# THE PROBLEM:
Every line that holds the word "pixels" needs to be copied from the data below.

==========

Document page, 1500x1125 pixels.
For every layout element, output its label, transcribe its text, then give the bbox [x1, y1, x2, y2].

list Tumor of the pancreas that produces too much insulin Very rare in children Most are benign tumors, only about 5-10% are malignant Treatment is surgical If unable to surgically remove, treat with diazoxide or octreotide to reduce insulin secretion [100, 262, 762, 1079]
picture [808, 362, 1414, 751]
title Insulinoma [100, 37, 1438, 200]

==========

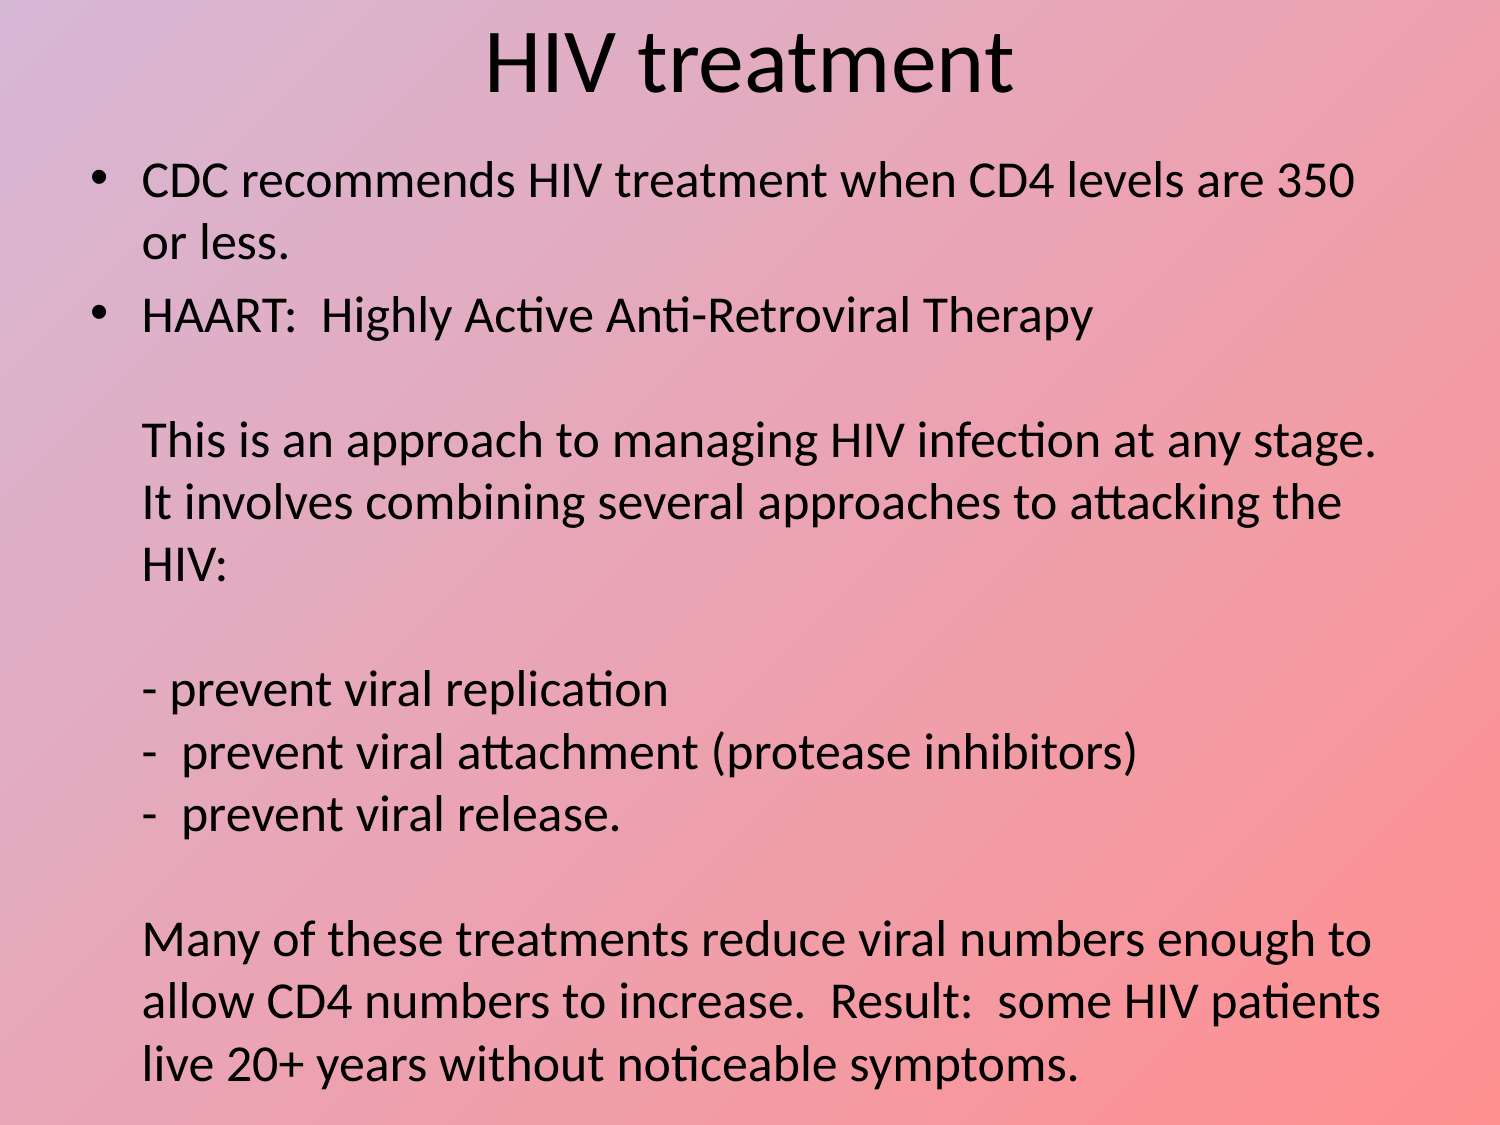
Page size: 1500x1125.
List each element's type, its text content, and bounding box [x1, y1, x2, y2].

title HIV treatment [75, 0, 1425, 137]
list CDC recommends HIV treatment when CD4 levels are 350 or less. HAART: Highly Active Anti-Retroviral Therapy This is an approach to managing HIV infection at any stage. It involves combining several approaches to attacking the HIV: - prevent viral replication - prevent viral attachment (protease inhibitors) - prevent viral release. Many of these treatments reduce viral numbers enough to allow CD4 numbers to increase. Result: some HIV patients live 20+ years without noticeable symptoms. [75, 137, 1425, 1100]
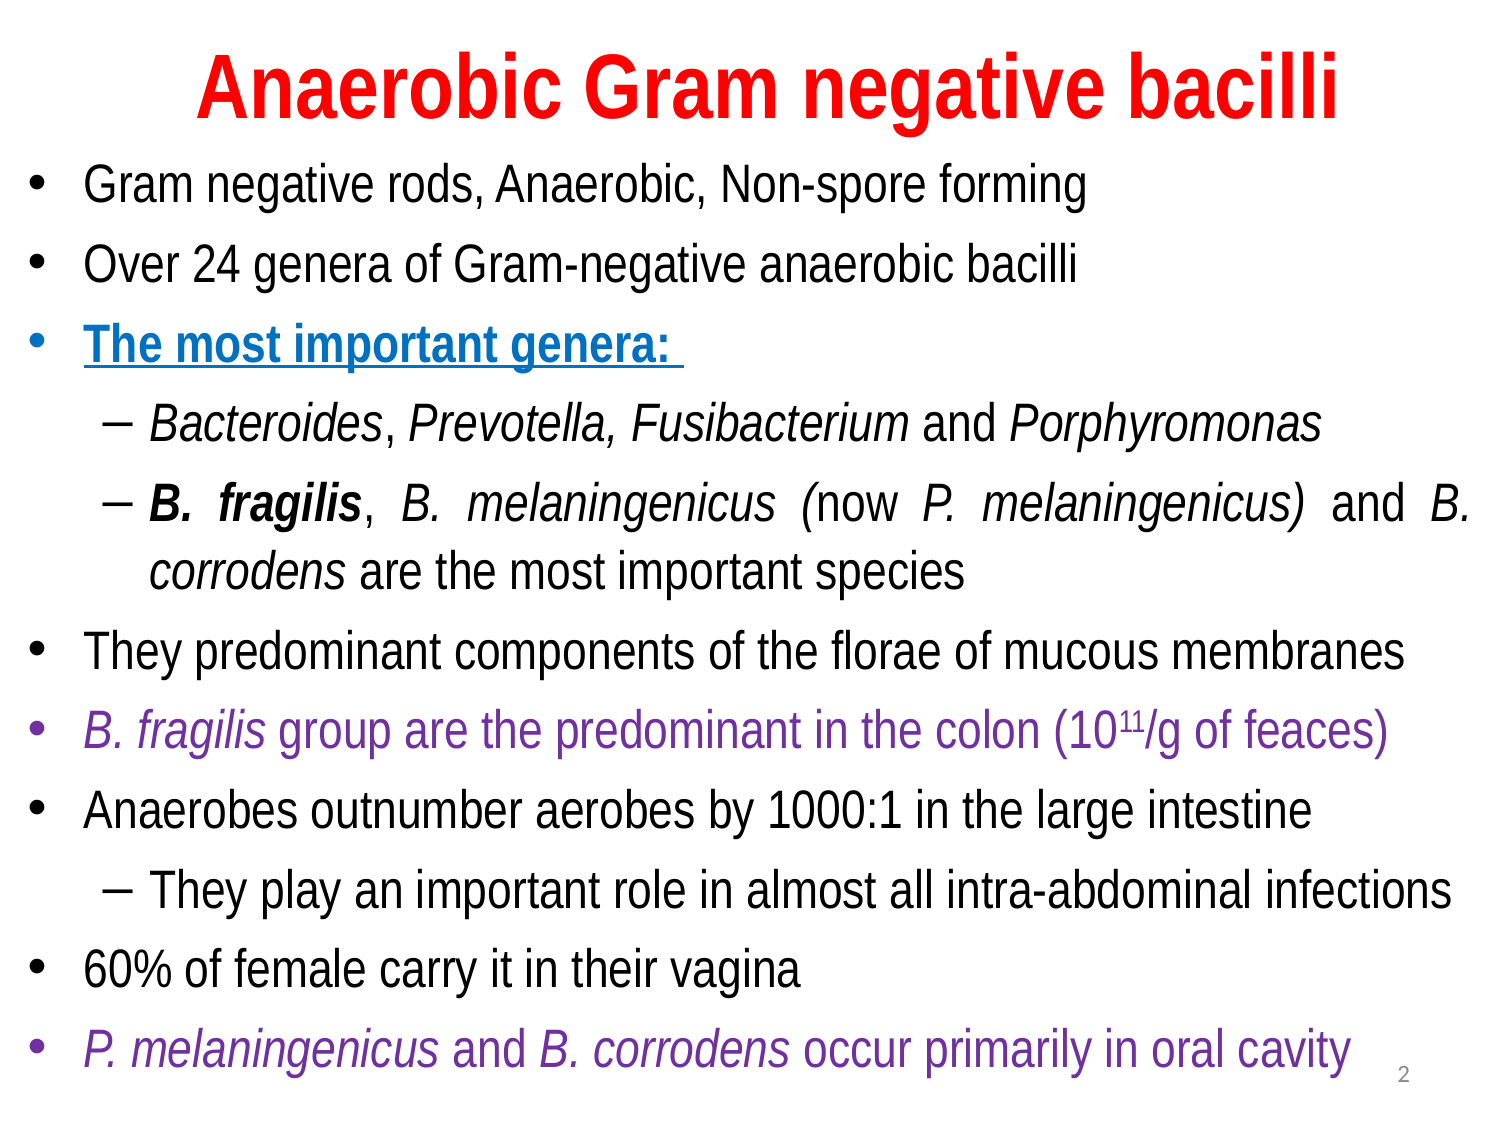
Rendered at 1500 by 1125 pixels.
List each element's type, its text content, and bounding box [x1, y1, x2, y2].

==========

# SOLUTION TO THIS TASK:
Document page, 1500x1125 pixels.
Rendered at 1500 by 1125 pixels.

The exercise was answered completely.